M Waddington, Anaesthesia and Intensive Care, 2011
"impressive study not previously seen.......very well written......fascinating reading....immense detailing...... the amount of effort and passion the researchers into this research project spanning four countries for a period of four years is staggering, and the dividends pay off handsomely for all of us......in my opinion this study will become the standard for airway research in large populations"
Laura Duggan, Canadian Journal of Anaesthesia, 2011
"This report represents the most definitive source of information on serious airway complications in the UK and provides the most useful data to the world."
Takashi Asai. In Rapid-sequence induction of anesthesia in obstetric women: how safe is it?

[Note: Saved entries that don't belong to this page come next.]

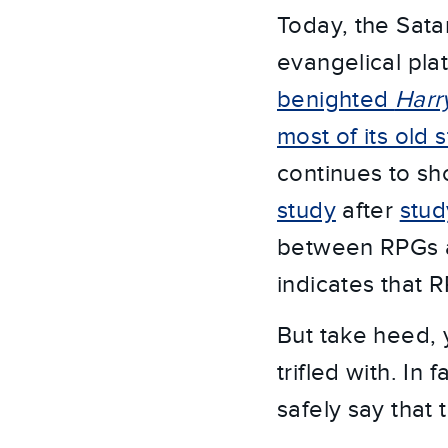
Today, the Sata
evangelical pla
benighted
Harr
most of its old 
continues to sh
study
after
stud
between RPGs a
indicates that 
But take heed, 
trifled with. In 
safely say that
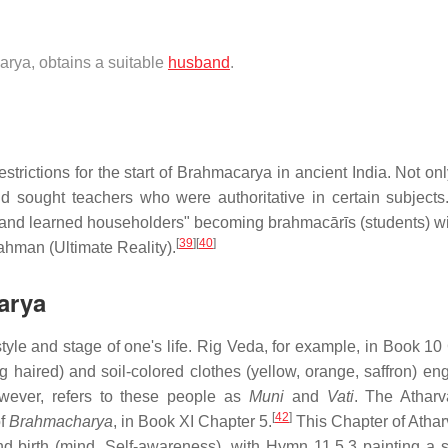
arya, obtains a suitable
husband
.
strictions for the start of Brahmacarya in ancient India. Not on
nd sought teachers who were authoritative in certain subjects
and learned householders" becoming brahmacārīs (students) wi
[
39
]
[
40
]
ahman (Ultimate Reality).
arya
tyle and stage of one's life. Rig Veda, for example, in Book 10
g haired) and soil-colored clothes (yellow, orange, saffron) en
ever, refers to these people as
Muni
and
Vati
. The Athar
[
42
]
of
Brahmacharya
, in Book XI Chapter 5.
This Chapter of Atha
d birth (mind, Self-awareness), with Hymn 11.5.3 painting a 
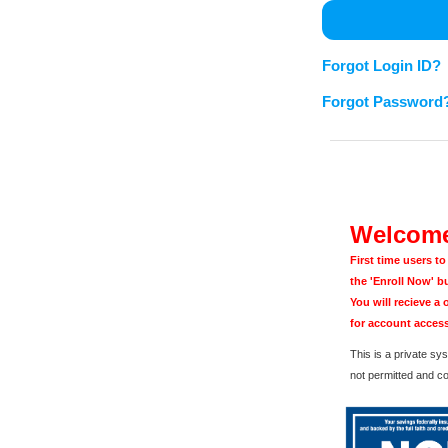
Forgot Login ID?
Forgot Password
Welcome
First time users t
the 'Enroll Now' b
You will recieve a
for account access
This is a private s
not permitted and c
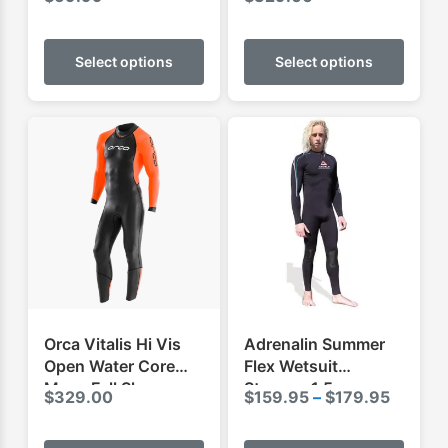
Wetsuit
This
This
product
produ
Select options
Select options
has
has
multiple
multip
variants.
varian
The
The
options
optio
may
may
be
be
chosen
chose
on
on
the
the
product
produ
Orca Vitalis Hi Vis
Adrenalin Summer
page
page
Open Water Core
Flex Wetsuit
Mens Full Sleeve
Steamer 1.5mm
Price
$
329.00
$
159.95
–
$
179.95
Swimming Wetsuit
range:
This
This
$159.9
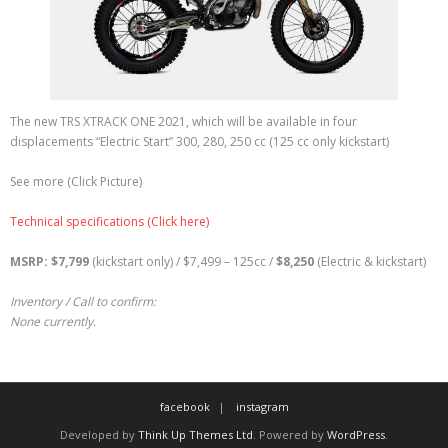
The new TRS XTRACK ONE 2021, which will be available in four
displacements “Electric Start” 300, 280, 250 cc (125 cc only kickstart)
See more (Click Picture)
Technical specifications (Click here)
MSRP: $7,799
(kickstart only) / $7,499 – 125cc /
$
8,250
(Electric & kickstart)
Inventory / Call to confirm:
None currently.
facebook
instagram
Developed by
Think Up Themes Ltd
. Powered by
WordPress
.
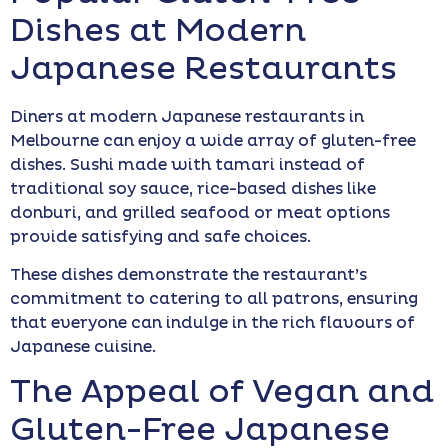
Dishes at Modern
Japanese Restaurants
Diners at modern Japanese restaurants in
Melbourne can enjoy a wide array of gluten-free
dishes. Sushi made with tamari instead of
traditional soy sauce, rice-based dishes like
donburi, and grilled seafood or meat options
provide satisfying and safe choices.
These dishes demonstrate the restaurant’s
commitment to catering to all patrons, ensuring
that everyone can indulge in the rich flavours of
Japanese cuisine.
The Appeal of Vegan and
Gluten-Free Japanese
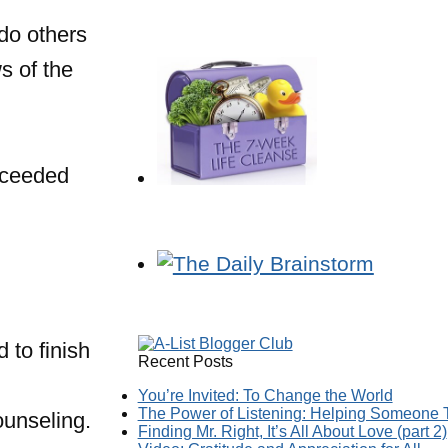
do others
s of the
oceeded
 to finish
Recent Posts
You’re Invited: To Change the World
The Power of Listening: Helping Someone T
ounseling.
Finding Mr. Right, It’s All About Love (part 2)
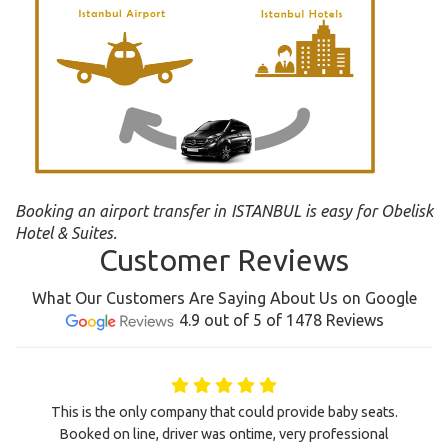
Booking an airport transfer in ISTANBUL is easy for Obelisk
Hotel & Suites.
Customer Reviews
What Our Customers Are Saying About Us on Google
4.9 out of 5 of 1478 Reviews
This is the only company that could provide baby seats.
Booked on line, driver was ontime, very professional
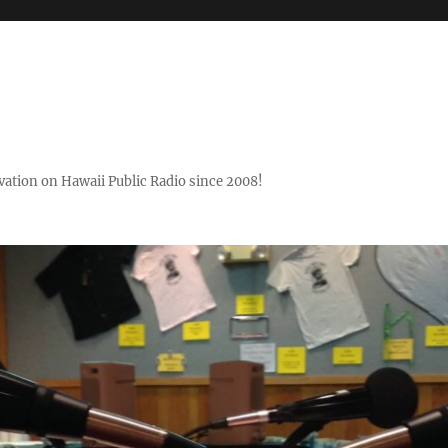
ovation on Hawaii Public Radio since 2008!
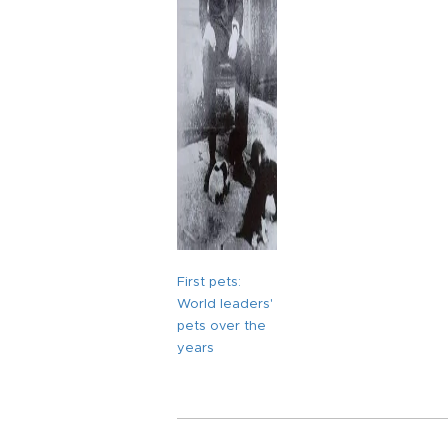
First pets:
World leaders'
pets over the
years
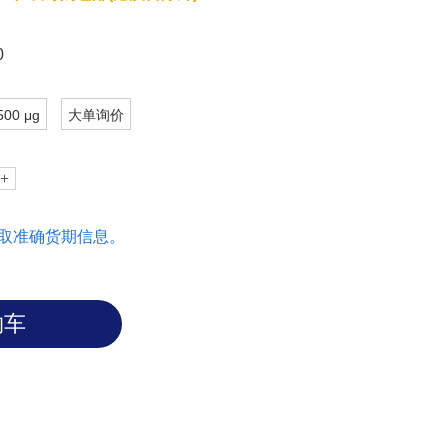
0
500 μg
大单询价
取准确货期信息。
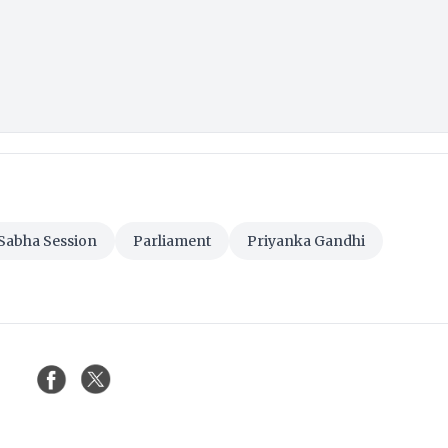
Sabha Session
Parliament
Priyanka Gandhi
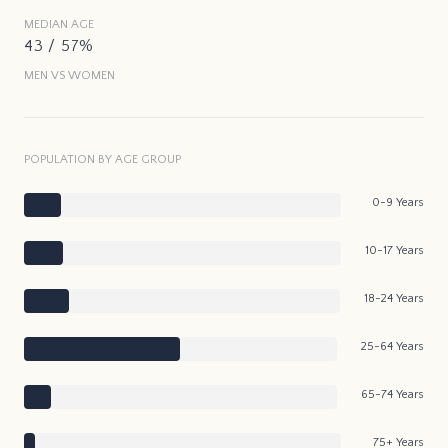
MEDIAN AGE
43 / 57%
MEN VS WOMEN
POPULATION BY AGE GROUP
0-9 Years
10-17 Years
18-24 Years
25-64 Years
65-74 Years
75+ Years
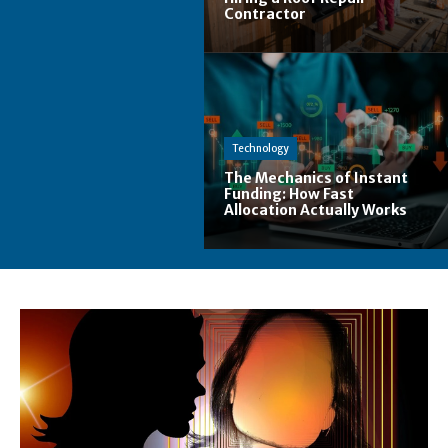
Contractor
Technology
The Mechanics of Instant
Funding: How Fast
Allocation Actually Works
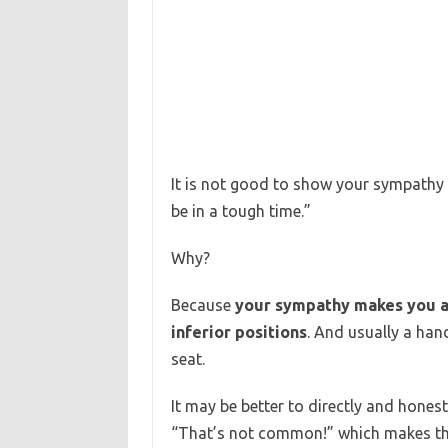
It is not good to show your sympathy
be in a tough time.”
Why?
Because
your sympathy makes you an
inferior positions
. And usually a han
seat.
It may be better to directly and hone
“That’s not common!” which makes th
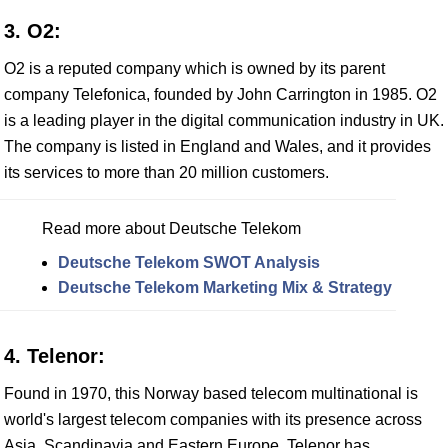
3. O2:
O2 is a reputed company which is owned by its parent
company Telefonica, founded by John Carrington in 1985. O2
is a leading player in the digital communication industry in UK.
The company is listed in England and Wales, and it provides
its services to more than 20 million customers.
Read more about Deutsche Telekom
Deutsche Telekom SWOT Analysis
Deutsche Telekom Marketing Mix & Strategy
4. Telenor:
Found in 1970, this Norway based telecom multinational is
world's largest telecom companies with its presence across
Asia, Scandinavia and Eastern Europe. Telenor has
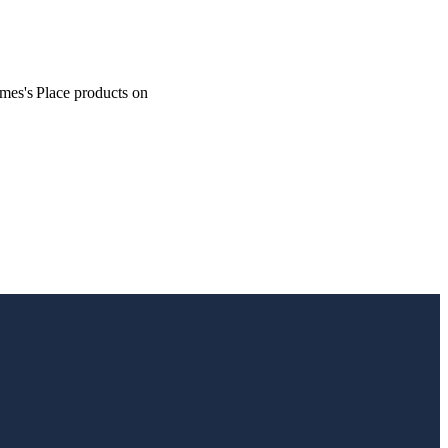
ames's
Place products on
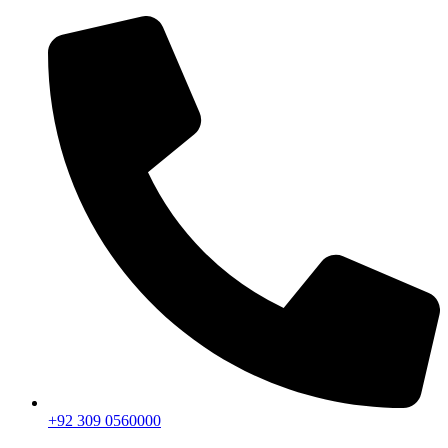
+92 309 0560000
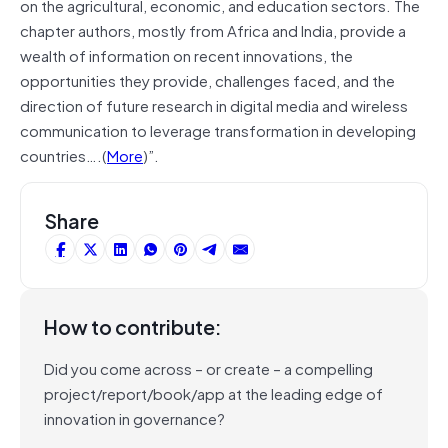
on the agricultural, economic, and education sectors. The
chapter authors, mostly from Africa and India, provide a
wealth of information on recent innovations, the
opportunities they provide, challenges faced, and the
direction of future research in digital media and wireless
communication to leverage transformation in developing
countries….(
More
)”.
Share
How to contribute:
Did you come across – or create – a compelling
project/report/book/app at the leading edge of
innovation in governance?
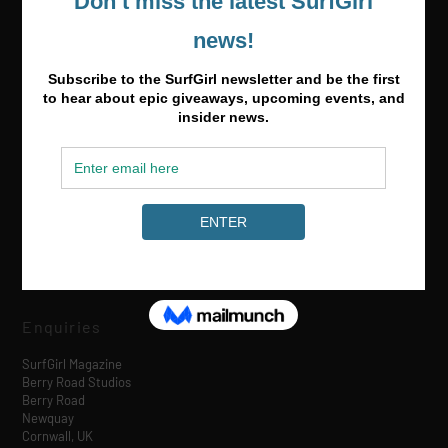
Media & Partnerships
hello@surfgirlmag.com
Enquiries
SurfGirl Magazine
Berry Road Studios
Berry Road
Newquay
Cornwall, UK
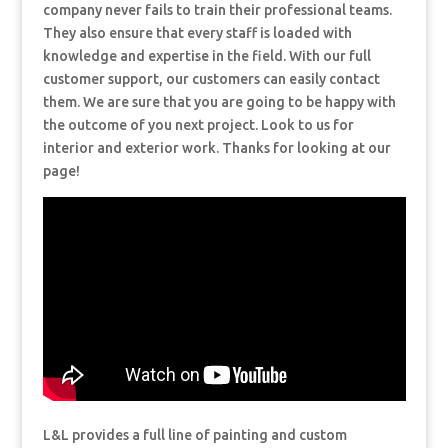
company never fails to train their professional teams.
They also ensure that every staff is loaded with
knowledge and expertise in the field. With our full
customer support, our customers can easily contact
them. We are sure that you are going to be happy with
the outcome of you next project. Look to us for
interior and exterior work. Thanks for looking at our
page!
L&L provides a full line of painting and custom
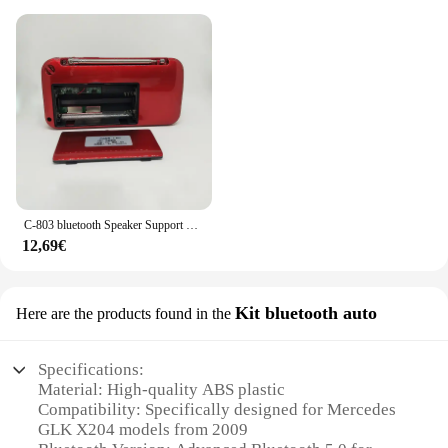
C-803 bluetooth Speaker Support 2 18650 batteria portatile MP3 Radio Super Bass TF USB FM Player LED Torch 3.5mm auricolare Out
12,69€
Kit bluetooth auto
Here are the products found in the
Specifications:
Material: High-quality ABS plastic
Compatibility: Specifically designed for Mercedes
GLK X204 models from 2009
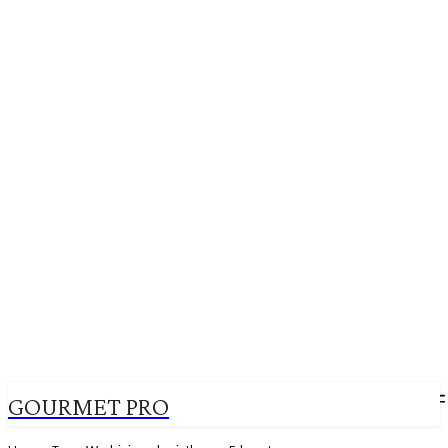
GOURMET PRO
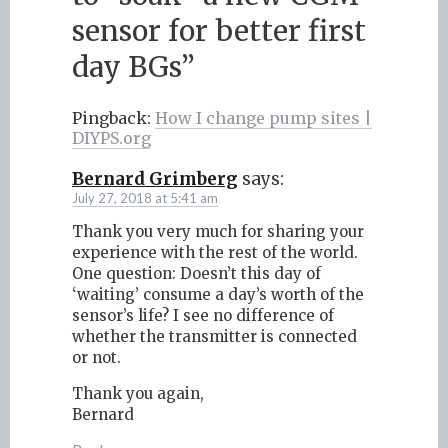
sensor for better first
day BGs
”
Pingback:
How I change pump sites |
DIYPS.org
Bernard Grimberg
says:
July 27, 2018 at 5:41 am
Thank you very much for sharing your
experience with the rest of the world.
One question: Doesn’t this day of
‘waiting’ consume a day’s worth of the
sensor’s life? I see no difference of
whether the transmitter is connected
or not.
Thank you again,
Bernard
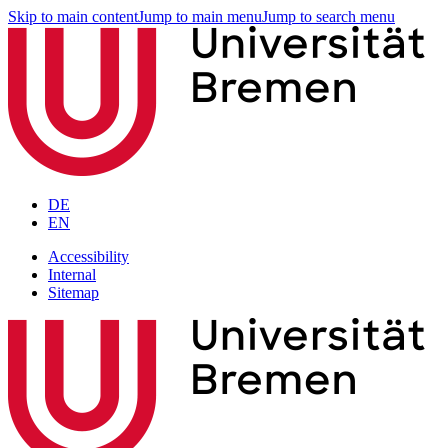
Skip to main content
Jump to main menu
Jump to search menu
DE
EN
Accessibility
Internal
Sitemap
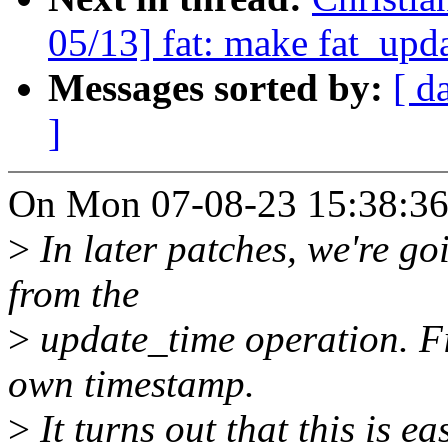
05/13] fat: make fat_upd
Messages sorted by:
[ d
]
On Mon 07-08-23 15:38:36,
>
In later patches, we're g
from the
>
update_time operation. Fix
own timestamp.
>
It turns out that this is 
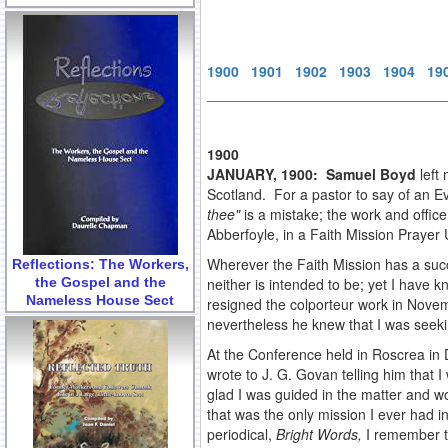
1900
1901
1902
1903
1904
19
1900
JANUARY, 1900: Samuel Boyd
left
Scotland. For a pastor to say of an E
thee"
is a mistake; the work and offic
Abberfoyle, in a Faith Mission Prayer
Wherever the Faith Mission has a succe
Reflections: The Workers,
the Gospel and the
neither is intended to be; yet I have
Nameless House Sect
resigned the colporteur work in Novemb
nevertheless he knew that I was seeki
At the Conference held in Roscrea in 
wrote to J. G. Govan telling him that I
glad I was guided in the matter and w
that was the only mission I ever had 
periodical,
Bright Words,
I remember th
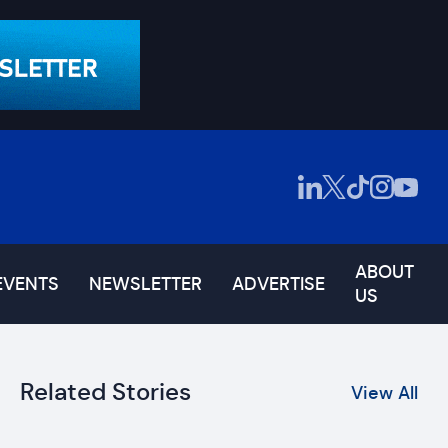
ABOUT
EVENTS
NEWSLETTER
ADVERTISE
US
Related Stories
View All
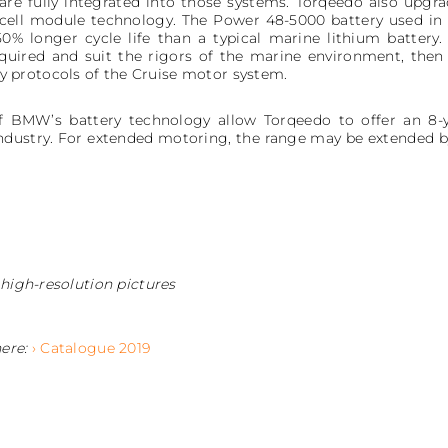
e fully integrated into those systems. Torqeedo also upgra
 cell module technology. The Power 48-5000 battery used in
0% longer cycle life than a typical marine lithium batter
uired and suit the rigors of the marine environment, then 
protocols of the Cruise motor system.
of BMW’s battery technology allow Torqeedo to offer an 8-y
dustry. For extended motoring, the range may be extended by 
 high-resolution pictures
here:
› Catalogue 2019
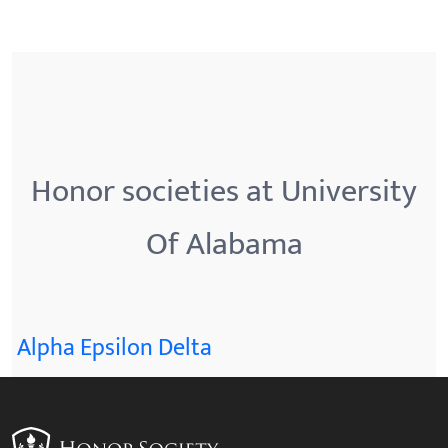
Honor societies at University
Of Alabama
Alpha Epsilon Delta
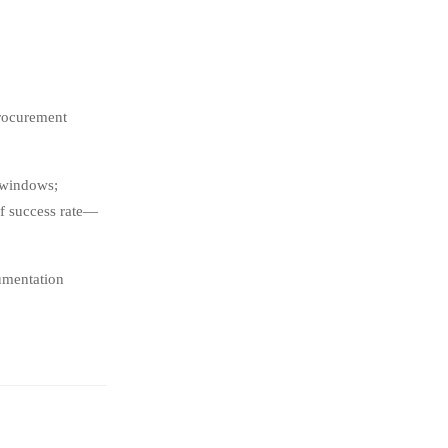
procurement
 windows;
ff success rate—
umentation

J Anesth (2012) 26: 321-323
"lessons can and must be learned from this practice-changing piece of work..... our view is that NAP4 will prove to be a seminal work in the field of airway management and it is our responsibility as clinicians to take this opportunity to use these data to facilitate change and improve the safety of airway management in anaesthesia, critical care and emergency medicine
McGuire B, Curtis R. Audits: What have we done? RCoA Bulletin In press Oct 2012
"the groundbreaking project....... a seminal project with enormous implications....highly recommended reading'
ANZCA Bulletin, 2011
"This is essential reading for all anaesthetists. The book delivers vitally important sobering results on a subject fundamental to anaesthesia. It is easy and compelling reading, with useful recommendations. It is very successful in delivering its message that airway complications can be catastrophic happen frequently, and need to be learnt from. It makes recommendations which we have used and implemented in our hospital. I cannot think of a more influential anaesthetic text in the last few years. Its subject matter and message are of unique and vital importance in anaesthesia. We have used its recommendations to make our large anaesthetic department in a teaching hospital safer. I believe every anaesthetist should read it."
BMA Medical Book of the Year Awards, 2011
Shortlisted for BMA Medical Book of the Year, 2011.